If we are to believe the odious Guido the "Ultras" themselves are not rating our chances very highly, while a "government source" puts the likelihood of the UK having to adopt the WTO option at 50-50.
If that is the case, the Government ministers have no-one to blame but themselves. It would take very little skill and even less research to cut through the rhetoric and acknowledge that concluding a "good free trade deal" inside the 18 months being set aside for the talks - on top of all the other issues that have to be settled – is extremely unlikely.
All one can do is watch the Government define its own nemesis as it lurches forward into an impossible position from which there is no escape.

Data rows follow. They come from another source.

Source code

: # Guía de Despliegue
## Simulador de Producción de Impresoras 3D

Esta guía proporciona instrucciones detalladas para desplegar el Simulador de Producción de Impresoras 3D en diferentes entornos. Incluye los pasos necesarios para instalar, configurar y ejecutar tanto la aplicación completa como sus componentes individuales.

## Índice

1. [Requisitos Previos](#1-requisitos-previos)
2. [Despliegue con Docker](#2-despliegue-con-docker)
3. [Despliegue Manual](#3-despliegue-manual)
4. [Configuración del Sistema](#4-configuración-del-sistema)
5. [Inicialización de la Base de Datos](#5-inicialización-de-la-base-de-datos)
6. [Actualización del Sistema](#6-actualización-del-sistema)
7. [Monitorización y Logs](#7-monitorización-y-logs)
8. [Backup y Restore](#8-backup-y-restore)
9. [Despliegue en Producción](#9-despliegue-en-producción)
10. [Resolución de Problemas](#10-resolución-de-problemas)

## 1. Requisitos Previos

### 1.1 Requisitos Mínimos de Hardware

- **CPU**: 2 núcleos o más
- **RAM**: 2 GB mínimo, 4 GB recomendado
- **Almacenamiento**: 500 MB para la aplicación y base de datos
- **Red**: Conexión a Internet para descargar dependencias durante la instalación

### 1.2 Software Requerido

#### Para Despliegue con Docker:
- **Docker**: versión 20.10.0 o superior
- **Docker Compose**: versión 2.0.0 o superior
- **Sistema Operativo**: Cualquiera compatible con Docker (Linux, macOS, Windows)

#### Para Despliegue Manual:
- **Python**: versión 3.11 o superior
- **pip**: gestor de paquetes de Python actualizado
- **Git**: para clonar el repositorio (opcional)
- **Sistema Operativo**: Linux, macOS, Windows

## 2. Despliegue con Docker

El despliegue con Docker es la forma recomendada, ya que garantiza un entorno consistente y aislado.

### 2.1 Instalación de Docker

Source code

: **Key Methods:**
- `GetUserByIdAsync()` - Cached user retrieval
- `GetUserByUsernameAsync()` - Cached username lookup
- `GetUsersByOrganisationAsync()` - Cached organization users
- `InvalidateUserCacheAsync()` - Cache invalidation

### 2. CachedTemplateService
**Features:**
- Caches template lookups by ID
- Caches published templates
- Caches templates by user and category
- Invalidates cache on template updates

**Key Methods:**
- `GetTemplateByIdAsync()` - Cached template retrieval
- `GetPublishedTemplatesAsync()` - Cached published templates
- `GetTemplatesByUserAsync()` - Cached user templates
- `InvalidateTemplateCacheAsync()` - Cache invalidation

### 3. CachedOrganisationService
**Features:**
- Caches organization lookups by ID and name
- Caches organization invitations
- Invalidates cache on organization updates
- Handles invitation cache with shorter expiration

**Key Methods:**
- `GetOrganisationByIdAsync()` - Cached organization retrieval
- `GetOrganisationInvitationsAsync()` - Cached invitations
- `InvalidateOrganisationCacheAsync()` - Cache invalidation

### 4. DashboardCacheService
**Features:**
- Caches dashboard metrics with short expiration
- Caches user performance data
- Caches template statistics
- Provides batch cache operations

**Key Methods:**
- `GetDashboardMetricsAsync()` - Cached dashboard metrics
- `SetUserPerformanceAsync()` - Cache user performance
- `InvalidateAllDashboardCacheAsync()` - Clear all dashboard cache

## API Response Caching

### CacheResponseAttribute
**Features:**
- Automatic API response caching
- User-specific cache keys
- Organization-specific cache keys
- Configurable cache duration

Sadly, though, it appears we are going to be none the wiser in just over a week when the Prime Minister sends her Article 50 notification to Brussels. We are told to expect (contrary to the advice of Ivan Rogers) only a short letter, possibly extending to two pages at most, doing nothing more than reiterating the Government's general objectives.
If that is the case, it will be a mistake, handing the initiative to the "colleagues", who will then have no constraints in crafting their response. And if, as expected, the they couch it as a series of demands, leading with the presentation of a substantial claim for financial compensation, then we can pretty much assume that we're in for a rough ride.

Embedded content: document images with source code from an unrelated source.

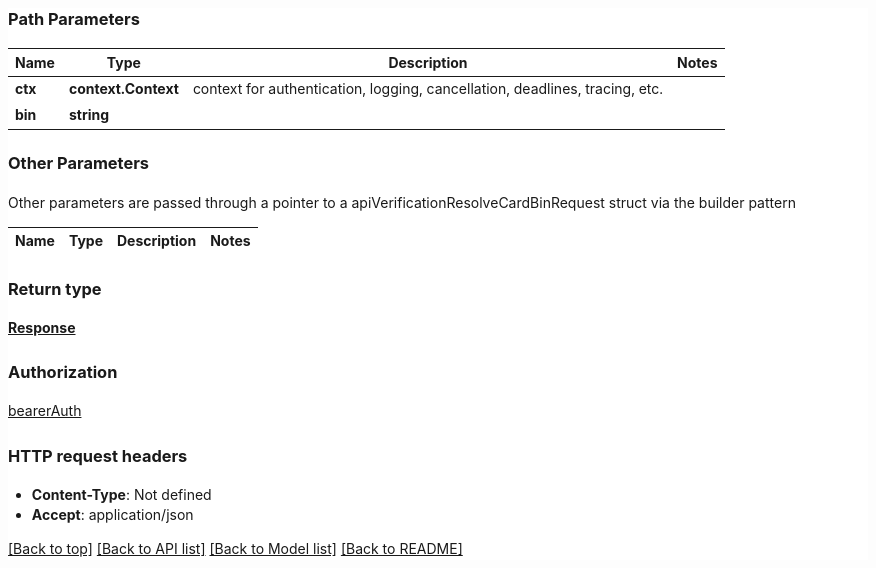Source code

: ### Path Parameters


Name | Type | Description  | Notes
------------- | ------------- | ------------- | -------------
**ctx** | **context.Context** | context for authentication, logging, cancellation, deadlines, tracing, etc.
**bin** | **string** |  | 

### Other Parameters

Other parameters are passed through a pointer to a apiVerificationResolveCardBinRequest struct via the builder pattern


Name | Type | Description  | Notes
------------- | ------------- | ------------- | -------------


### Return type

[**Response**](Response.md)

### Authorization

[bearerAuth](../README.md#bearerAuth)

### HTTP request headers

- **Content-Type**: Not defined
- **Accept**: application/json

[[Back to top]](#) [[Back to API list]](../README.md#documentation-for-api-endpoints)
[[Back to Model list]](../README.md#documentation-for-models)
[[Back to README]](../README.md)

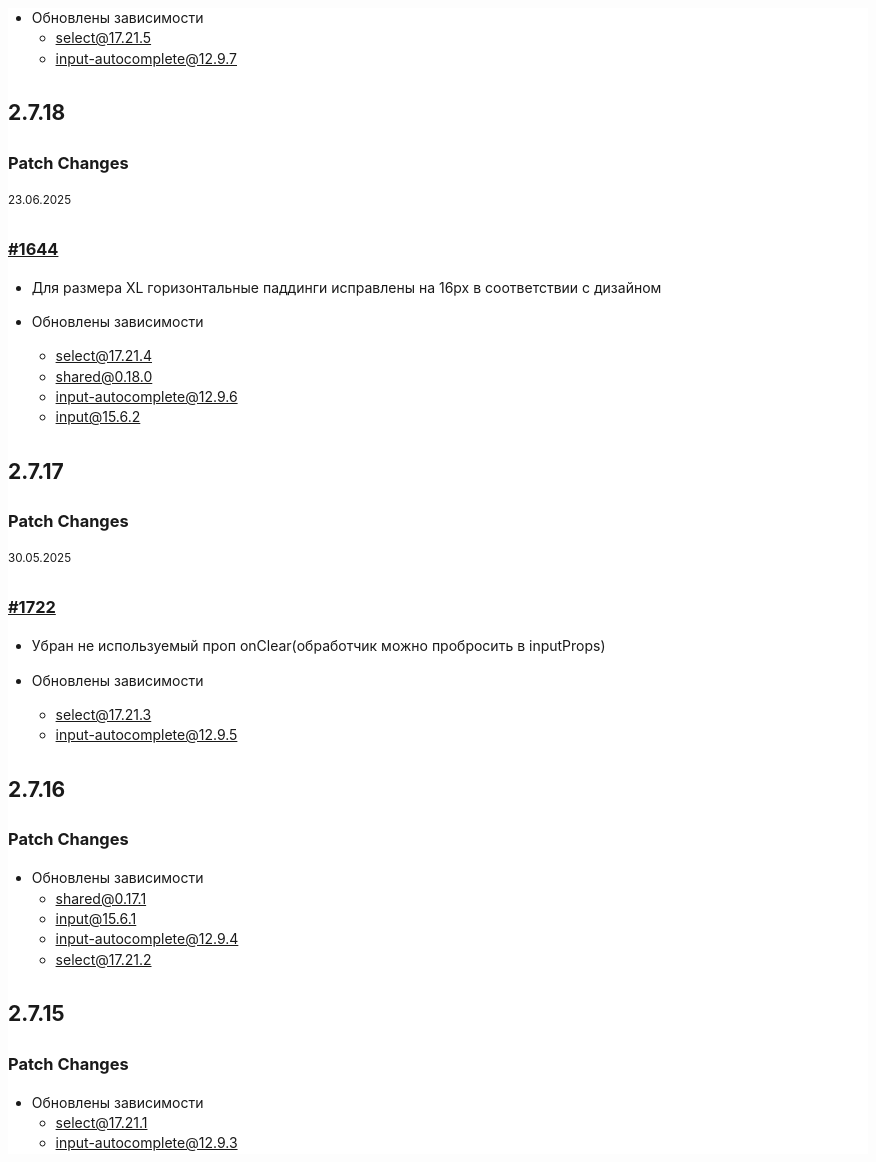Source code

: - Обновлены зависимости
    - select@17.21.5
    - input-autocomplete@12.9.7

## 2.7.18

### Patch Changes

<sup><time>23.06.2025</time></sup>

### [#1644](https://github.com/core-ds/core-components/pull/1644)

- Для размера XL горизонтальные паддинги исправлены на 16px в соответствии с дизайном

- Обновлены зависимости
    - select@17.21.4
    - shared@0.18.0
    - input-autocomplete@12.9.6
    - input@15.6.2

## 2.7.17

### Patch Changes

<sup><time>30.05.2025</time></sup>

### [#1722](https://github.com/core-ds/core-components/pull/1722)

- Убран не используемый проп onClear(обработчик можно пробросить в inputProps)

- Обновлены зависимости
    - select@17.21.3
    - input-autocomplete@12.9.5

## 2.7.16

### Patch Changes

- Обновлены зависимости
    - shared@0.17.1
    - input@15.6.1
    - input-autocomplete@12.9.4
    - select@17.21.2

## 2.7.15

### Patch Changes

- Обновлены зависимости
    - select@17.21.1
    - input-autocomplete@12.9.3

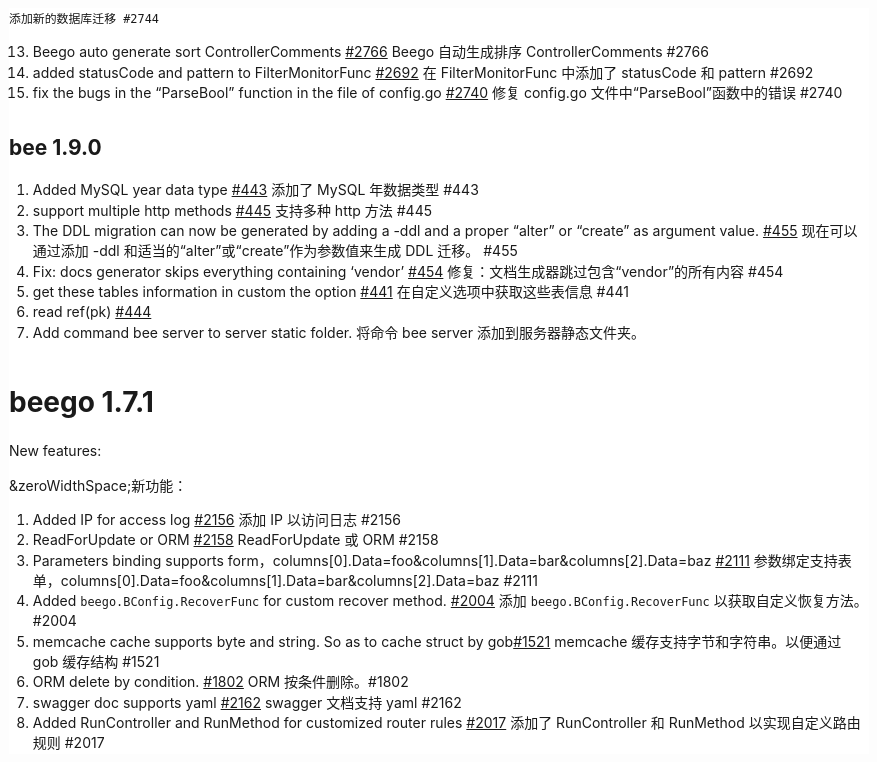     添加新的数据库迁移 #2744
13. Beego auto generate sort ControllerComments [#2766](https://github.com/beego/beego/pull/2766)
    Beego 自动生成排序 ControllerComments #2766
14. added statusCode and pattern to FilterMonitorFunc [#2692](https://github.com/beego/beego/pull/2692)
    在 FilterMonitorFunc 中添加了 statusCode 和 pattern #2692
15. fix the bugs in the “ParseBool” function in the file of config.go [#2740](https://github.com/beego/beego/pull/2740)
    修复 config.go 文件中“ParseBool”函数中的错误 #2740

## bee 1.9.0

1. Added MySQL year data type [#443](https://github.com/beego/beego/pull/443)
   添加了 MySQL 年数据类型 #443
2. support multiple http methods [#445](https://github.com/beego/beego/pull/445)
   支持多种 http 方法 #445
3. The DDL migration can now be generated by adding a -ddl and a proper “alter” or “create” as argument value. [#455](https://github.com/beego/beego/pull/455)
   现在可以通过添加 -ddl 和适当的“alter”或“create”作为参数值来生成 DDL 迁移。 #455
4. Fix: docs generator skips everything containing ‘vendor’ [#454](https://github.com/beego/beego/pull/454)
   修复：文档生成器跳过包含“vendor”的所有内容 #454
5. get these tables information in custom the option [#441](https://github.com/beego/beego/pull/441)
   在自定义选项中获取这些表信息 #441
6. read ref(pk) [#444](https://github.com/beego/beego/pull/444)
7. Add command bee server to server static folder.
   将命令 bee server 添加到服务器静态文件夹。

# beego 1.7.1

New features:

&zeroWidthSpace;新功能：

1. Added IP for access log [#2156](https://github.com/beego/beego/pull/2156)
   添加 IP 以访问日志 #2156
2. ReadForUpdate or ORM [#2158](https://github.com/beego/beego/pull/2158)
   ReadForUpdate 或 ORM #2158
3. Parameters binding supports form，columns[0].Data=foo&columns[1].Data=bar&columns[2].Data=baz [#2111](https://github.com/beego/beego/pull/2111)
   参数绑定支持表单，columns[0].Data=foo&columns[1].Data=bar&columns[2].Data=baz #2111
4. Added `beego.BConfig.RecoverFunc` for custom recover method. [#2004](https://github.com/beego/beego/issues/2004)
   添加 `beego.BConfig.RecoverFunc` 以获取自定义恢复方法。#2004
5. memcache cache supports byte and string. So as to cache struct by gob[#1521](https://github.com/beego/beego/issues/1521)
   memcache 缓存支持字节和字符串。以便通过 gob 缓存结构 #1521
6. ORM delete by condition. [#1802](https://github.com/beego/beego/issues/1802)
   ORM 按条件删除。#1802
7. swagger doc supports yaml [#2162](https://github.com/beego/beego/pull/2162)
   swagger 文档支持 yaml #2162
8. Added RunController and RunMethod for customized router rules [#2017](https://github.com/beego/beego/issues/2017)
   添加了 RunController 和 RunMethod 以实现自定义路由规则 #2017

Mrs May has seriously dropped the ball on this, having failed to manage public expectations in a battle she cannot win. Come what may, the UK is going to have to pay a substantial sum to the EU, and make ongoing financial commitments, if it is to stay in the game. Yet, she has allowed the assumption that she will be standing firm, setting herself up for a fall.
Some theorise that, in the expectation of failure, Mrs May is looking more to the process of blame deflection than she is a successful outcome to the negotiations, in which case an unwavering stance from the "colleagues" will play into her hands, allowing the "unreasonable" EU to be cast a the villain.
Juncker is already halfway there, according to (Bild am Sonntag via Reuters), having said that Juncker said Britain would need to get used to being treated as a non-member. "Half memberships and cherry-picking aren't possible", he says: "In Europe you eat what's on the table or you don't sit at the table".
That latter phrase is being taken as an indication that the EU will be immovable on the financial issue, in which case we are already heading for the WTO option and economic catastrophe.
Would-be chief negotiator Michael Barnier certainly seems to be preparing for the worst, instructing the EU-27 that they have to start preparing now for future customs controls.
To extent to which Mrs May's "Team Brexit" is prepared for this is going to be the acid test. The precursor to many a free trade deal – as in 1997 with the EU and the Republic of Korea – is a customs agreement. It thus stands to reason that this issue will be high up on the work programme. How it is presented and the progress made may give us a strong clue as to how the technical negotiations will proceed.
As it stands, though, on 29 March 2019, we look to be leaving the EU – in good time for the Euro-elections, thus making sure that the current crop of UK MEPs is the last. In one fell swoop, Ukip loses most of its power base.
Such things, though, are mere trivia compared to the momentous events afoot. The phoney war is nearly over and we are about to enter a new phase. No one knows exactly how this is going to pan out, as we are navigating uncharted waters. But, at least, we will shortly be able to count down to our unknown destination.